The museum has a layout problem, too: Its galleries were never meant to host huge touring shows, so visitors will have to traipse up stairs and down corridors to take in all of "Modernism."

Aside from Greenhalgh, who has written several books on design and modernism, the Corcoran doesn't have much in-house expertise on the topic, and has no precedents or established procedures for managing a project of this scope.

"The bar has been raised," says Rebecca Gentry, filling the new post of vice president of institutional advancement at the Corcoran. "That's exciting, but it's hard." She says that if staff have been "pulling their hair out," it's because of the absurdly tight timelines for the show -- installation of the building's new front desks and doors is scheduled to be done March 10, just the day before the first previews -- and because of the new range of responsibilities they're forcing on everyone.

That, says Greenhalgh, was part of the point.

Even if the exhibition were never to attract a single soul, Greenhalgh insists it has already "succeeded for us," pushing a downhearted, disempowered staff toward teamwork and a can-do spirit.

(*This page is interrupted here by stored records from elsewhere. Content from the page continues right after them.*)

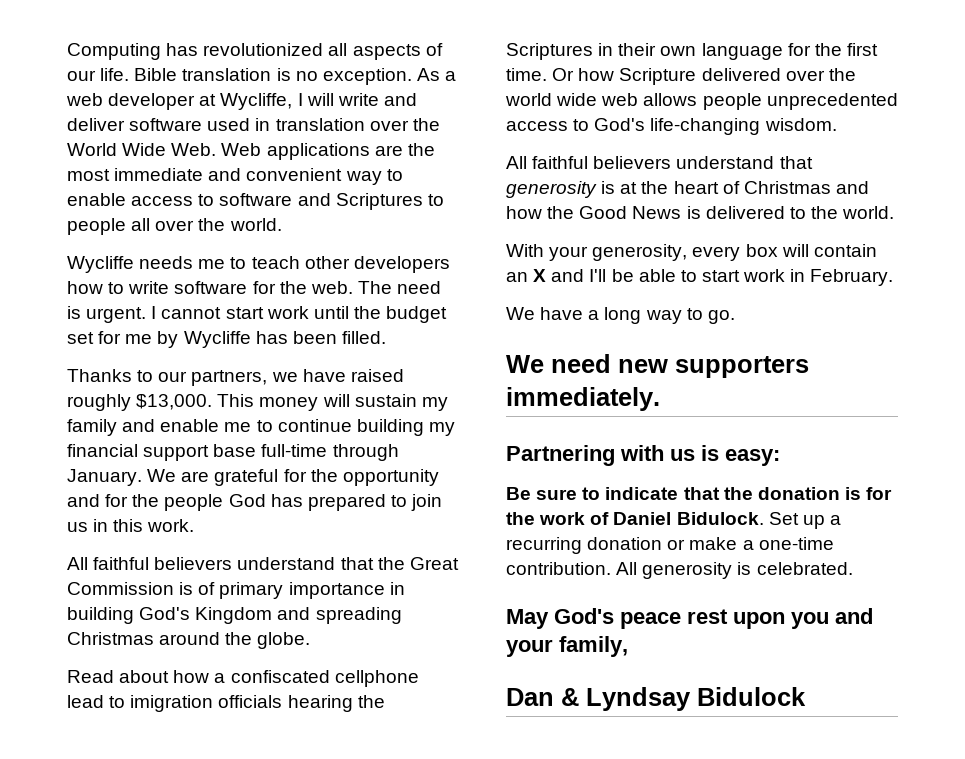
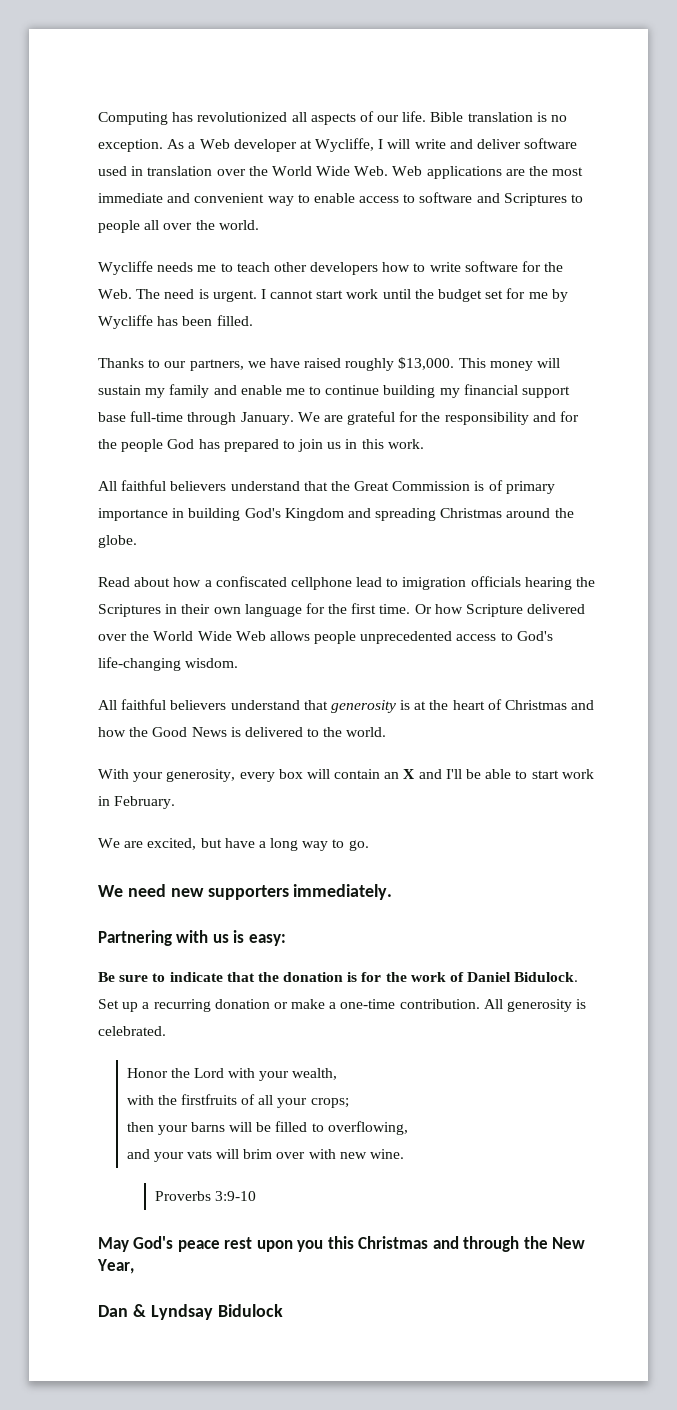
[66,93,103,106] web -> [199,139,230,149] Web
[310,281,353,294] web. -> [98,289,132,299] Web.
[342,469,439,486] opportunity -> [444,412,529,425] responsibility
[505,93,639,106] world wide web -> [153,631,266,641] World Wide Web
(535, 313) none -> [124,838,222,850] are excited, but
(853, 568) none -> [126,1068,338,1081] [126,1094,349,1108] [126,1121,408,1135] [126,1149,404,1162] [155,1191,257,1201] // Honor the Lord with your wealth, // with the firstfruits of all your crops; // then your barns will be filled to overflowing, // and your vats will brim over with new wine. // Proverbs 3:9-10
[835,608,873,624] [506,636,628,657] and your family, -> [327,1236,586,1252] [97,1259,134,1274] this Christmas and through the New Year,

Yet it's clear that bringing people in is the exhibition's crucial job. Greenhalgh's attention and conversation keep coming back to audience and attendance. "Ideally, 12 million people will come," he jokes. Then, with a prod from Gentry, he sobers up: He'd be "happy" with 100,000 people but thinks it will go higher. Something like 150,000 would be "good" (that's about how many showed up for "Modernism" at the V&A, despite competition from the soccer World Cup). Another 50,000 "would be breathtaking." That would bring it very close to the number who showed up to see Jackie's dresses, and closer to the almost 270,000 who came to see "Art Nouveau" at the National Gallery.

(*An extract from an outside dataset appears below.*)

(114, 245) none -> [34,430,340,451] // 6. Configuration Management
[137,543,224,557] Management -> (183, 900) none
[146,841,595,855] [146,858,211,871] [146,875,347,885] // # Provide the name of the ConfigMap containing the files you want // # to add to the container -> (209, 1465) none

Though adults will be paying $14 to get in, Greenhalgh says he isn't counting on making money from "Modernism," which could cost as much as $2.5 million. He says he'd be delighted to break even. The real goal is to convince as broad a range of people as possible -- from art lovers to your average Joe, from potential sponsors to journalists to his museum peers -- of the Corcoran's newfound excellence and ambition.

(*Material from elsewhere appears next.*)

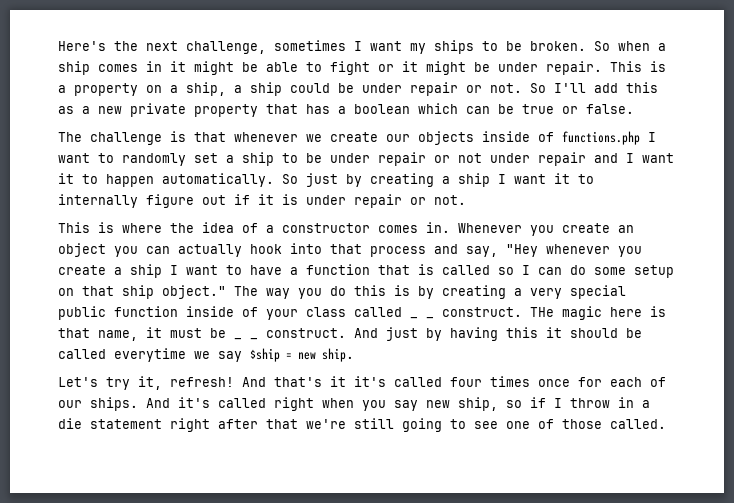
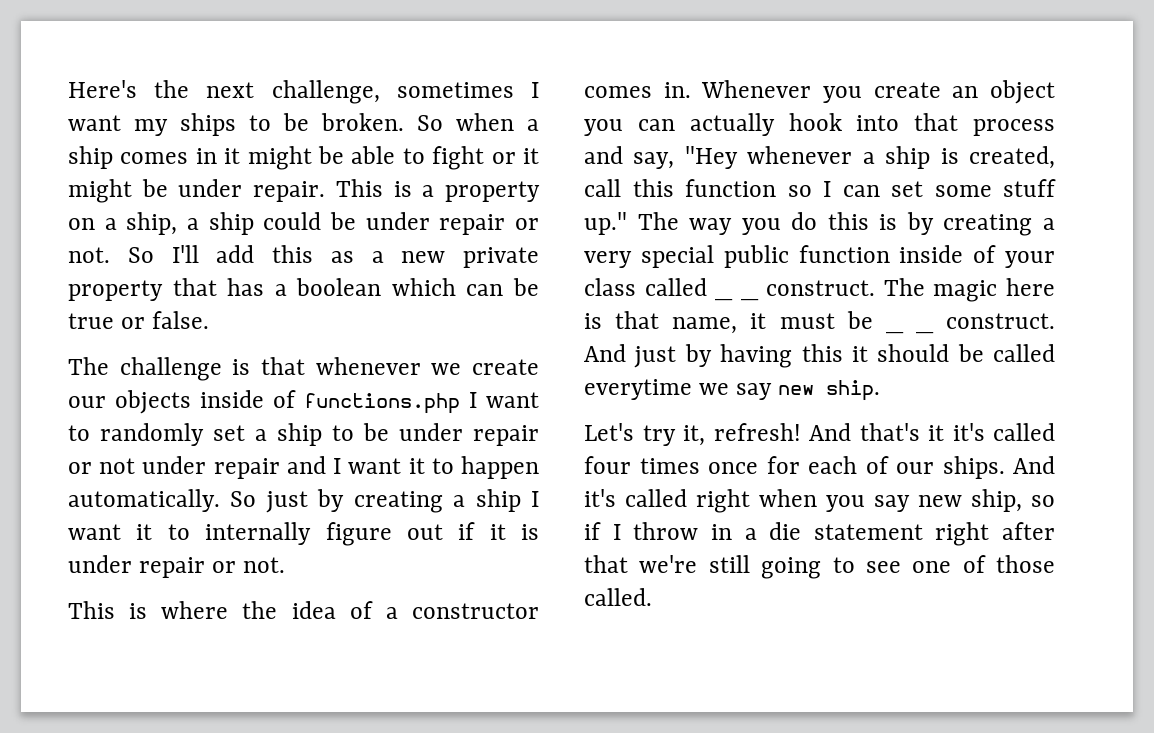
[618,246,642,257] [58,264,674,278] [58,285,226,299] you create a ship I want to have a function that is called so I can do some setup on that ship object." -> [862,146,1055,169] [584,179,1056,197] [584,212,627,235] a ship is created, call this function so I can set some stuff up."
[530,307,554,317] THe -> [883,278,925,296] The
[250,348,292,362] $ship = -> (773, 391) none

Though "Modernism" ought to be sponsor-friendly -- think of all those design firms and skyscraper builders and furniture companies that might want to get behind it -- no corporate donors of any size have stepped up so far, with just a month to go. Most would have already committed this year's marketing funds well before being approached with "Modernism," which wasn't confirmed until late last summer. (The Corcoran says it is in sponsorship talks with one local company involved in regional and national real estate that already has links to the museum.)

But whatever the level of success in this round of pitches, the scale and ambition of "Modernism" has at least allowed the Corcoran to "be at the table," says Greenhalgh, as it might not have been before.

"We want the city to know we're alive and well and capable of doing this," Greenhalgh says.